I checked in on Claude because Anthropic is everywhere right now. It filed confidential paperwork for an IPO this week, raised a mountain of money, and has been pushing Claude harder as a consumer product.
The mobile numbers are starting to show it.
According to Appfigures Intelligence, Claude generated $92M in estimated gross revenue from the App Store and Google Play in May. That's its best month yet and roughly 26x what it generated last May.
The timing makes this more than a bigger-number scenario. Claude downloads peaked worldwide in April, at about 20M, and slipped to 18M in May. Revenue still rose.
Claude had the awareness spike earlier in the year. Anthropic used the Super Bowl to position Claude as an ad-free AI assistant, and the app moved up the download charts. May was different. The app wasn't getting more installs. It was getting more money from the audience it already pulled in.
That puts Claude in a different lane from the AI apps chasing ChatGPT from opposite directions.
Claude isn't the leader in gross revenue per download. Perplexity and Grok were both higher in May, which is what I'd expect from smaller apps with more self-selected paid audiences.
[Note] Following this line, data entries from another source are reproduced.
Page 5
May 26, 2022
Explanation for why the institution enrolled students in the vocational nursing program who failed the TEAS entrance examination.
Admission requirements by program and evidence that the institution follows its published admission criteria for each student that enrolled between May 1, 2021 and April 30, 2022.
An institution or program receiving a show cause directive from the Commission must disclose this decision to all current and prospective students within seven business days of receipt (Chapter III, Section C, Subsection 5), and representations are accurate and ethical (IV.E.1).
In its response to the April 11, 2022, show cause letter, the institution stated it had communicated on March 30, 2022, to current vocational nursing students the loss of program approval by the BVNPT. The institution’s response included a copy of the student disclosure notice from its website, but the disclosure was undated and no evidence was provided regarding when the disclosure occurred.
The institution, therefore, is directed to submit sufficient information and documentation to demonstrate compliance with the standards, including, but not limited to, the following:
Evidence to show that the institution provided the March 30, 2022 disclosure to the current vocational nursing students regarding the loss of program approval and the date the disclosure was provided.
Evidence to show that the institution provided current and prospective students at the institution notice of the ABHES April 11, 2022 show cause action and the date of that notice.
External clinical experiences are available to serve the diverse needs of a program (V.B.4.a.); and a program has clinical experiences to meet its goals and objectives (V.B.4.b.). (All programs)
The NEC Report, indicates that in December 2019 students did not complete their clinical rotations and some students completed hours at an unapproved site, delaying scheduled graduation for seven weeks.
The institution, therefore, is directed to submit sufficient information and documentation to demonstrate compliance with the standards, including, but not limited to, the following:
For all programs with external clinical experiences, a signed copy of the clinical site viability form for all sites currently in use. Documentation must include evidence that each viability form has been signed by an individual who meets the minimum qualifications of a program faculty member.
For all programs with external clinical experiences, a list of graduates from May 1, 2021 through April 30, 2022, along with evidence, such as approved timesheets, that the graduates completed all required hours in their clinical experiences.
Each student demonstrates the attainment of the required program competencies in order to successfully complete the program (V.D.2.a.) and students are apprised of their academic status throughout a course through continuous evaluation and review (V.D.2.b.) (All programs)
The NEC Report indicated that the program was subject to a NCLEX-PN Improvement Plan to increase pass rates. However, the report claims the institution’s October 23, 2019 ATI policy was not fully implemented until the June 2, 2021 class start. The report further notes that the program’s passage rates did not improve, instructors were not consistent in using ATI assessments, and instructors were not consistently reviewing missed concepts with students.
Claude's advantage is that it's now doing both at once: more scale and better monetization.
In May, Claude averaged $5.07 in estimated gross revenue per download, up from $3.23 last May. That was a little higher than ChatGPT's May average and far ahead of Gemini and Copilot, which are the more interesting comparison points here.
Gemini and Copilot don't have Claude's problem. Google can put Gemini in front of Android users and across Google's own products. Microsoft can do the same with Copilot. Claude has to make people go looking for it.
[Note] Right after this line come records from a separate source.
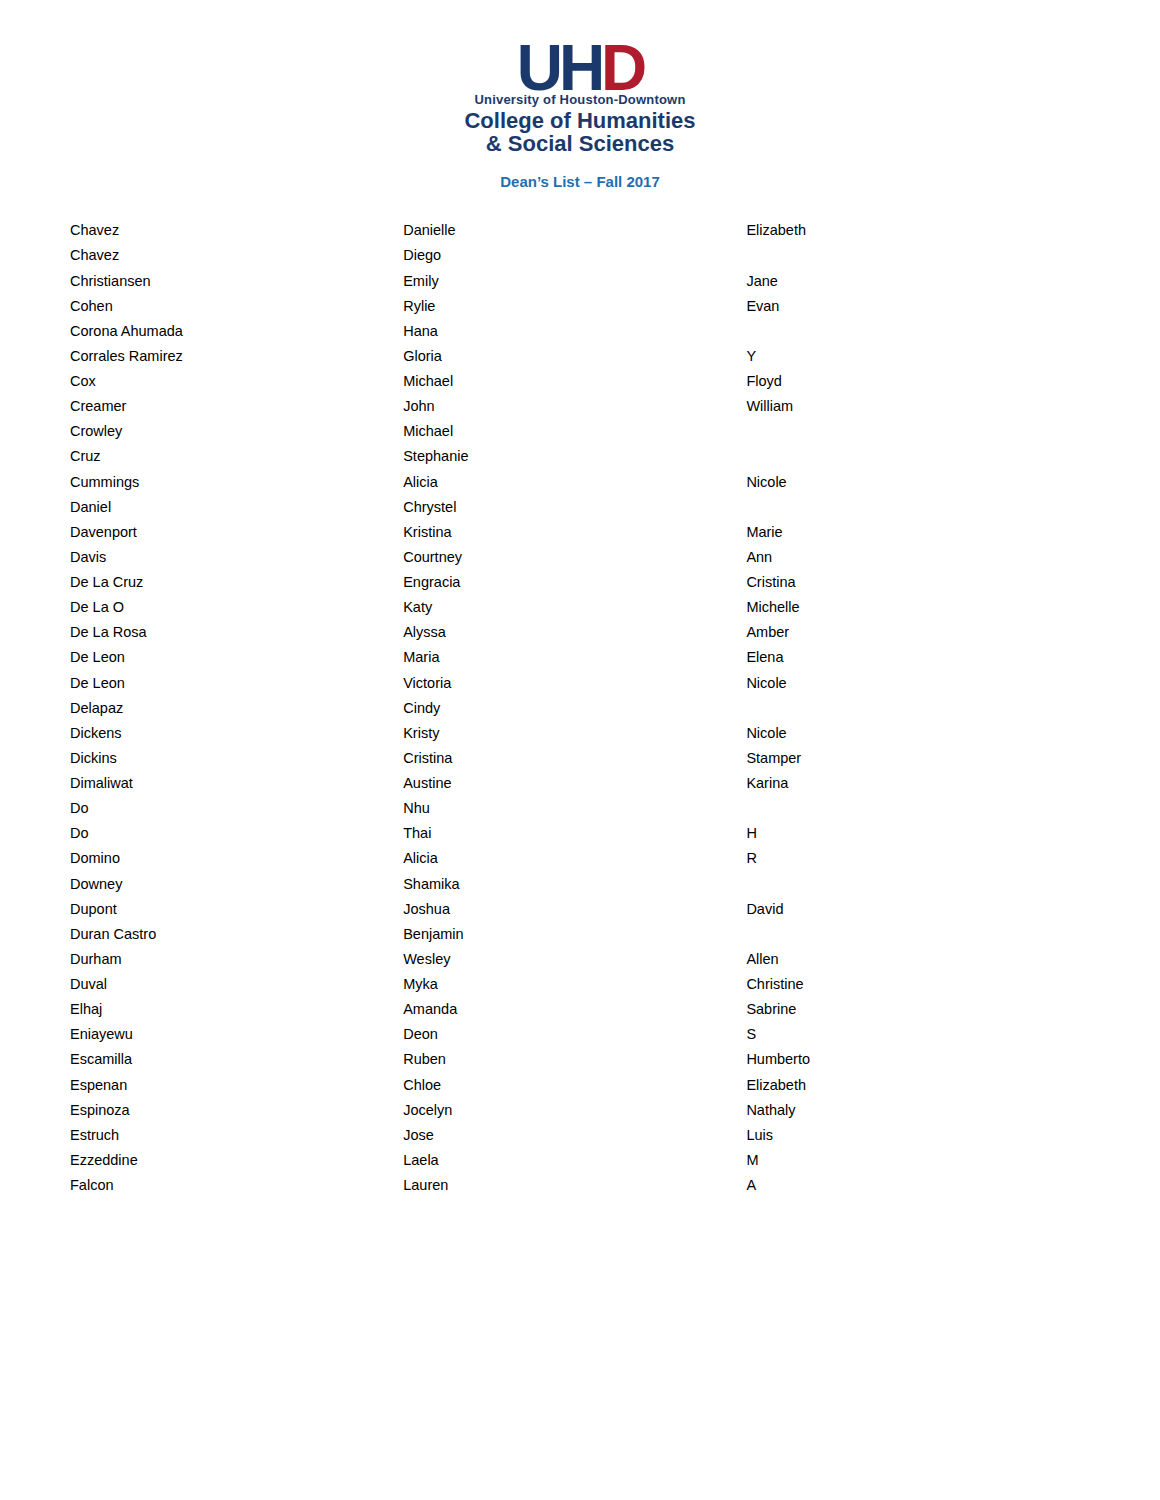UHD
University of Houston-Downtown
College of Humanities
& Social Sciences
Dean’s List – Fall 2017
| Chavez | Danielle | Elizabeth |
| Chavez | Diego | |
| Christiansen | Emily | Jane |
| Cohen | Rylie | Evan |
| Corona Ahumada | Hana | |
| Corrales Ramirez | Gloria | Y |
| Cox | Michael | Floyd |
| Creamer | John | William |
| Crowley | Michael | |
| Cruz | Stephanie | |
| Cummings | Alicia | Nicole |
| Daniel | Chrystel | |
| Davenport | Kristina | Marie |
| Davis | Courtney | Ann |
| De La Cruz | Engracia | Cristina |
| De La O | Katy | Michelle |
| De La Rosa | Alyssa | Amber |
| De Leon | Maria | Elena |
| De Leon | Victoria | Nicole |
| Delapaz | Cindy | |
| Dickens | Kristy | Nicole |
| Dickins | Cristina | Stamper |
| Dimaliwat | Austine | Karina |
| Do | Nhu | |
| Do | Thai | H |
| Domino | Alicia | R |
| Downey | Shamika | |
| Dupont | Joshua | David |
| Duran Castro | Benjamin | |
| Durham | Wesley | Allen |
| Duval | Myka | Christine |
| Elhaj | Amanda | Sabrine |
| Eniayewu | Deon | S |
| Escamilla | Ruben | Humberto |
| Espenan | Chloe | Elizabeth |
| Espinoza | Jocelyn | Nathaly |
| Estruch | Jose | Luis |
| Ezzeddine | Laela | M |
| Falcon | Lauren | A |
Claude isn't winning because it's the default AI button on a phone or inside a productivity suite. It's winning when people decide they want Claude enough to download another app and, increasingly, pay for it.
Users in the U.S. are still doing most of the spending. Claude generated an estimated $104M in U.S. gross revenue from January through May. South Korea, Japan, Germany, and the U.K. followed, all around $11M to $14M.
Claude's revenue is strongest in markets where paid productivity subscriptions already make sense, not just where download volume is easiest to create. The U.S. lead is big, but the rest of the top five says this isn't only a Silicon Valley phenomenon.
ChatGPT is still much bigger. It generated an estimated $287M in gross revenue in May, more than 3x Claude. That's the gap.
But the AI app race isn't just about who can generate the most installs anymore. Gemini has distribution. Copilot has distribution. Grok and Perplexity have highly motivated niches. Claude is starting to sit in the middle: not ChatGPT scale, but not niche monetization either.
Claude didn't need a new download peak to set a new revenue high. It needed the users it already had to start paying at a higher rate.
The fact that Claude's monetizing in an increasingly effective way should definitely cause its competitors, particularly ChatGPT, to not only take Anthropic's wins in the enterprise seriously, but also feel the pressure of the app becoming a legitimate business on mobile.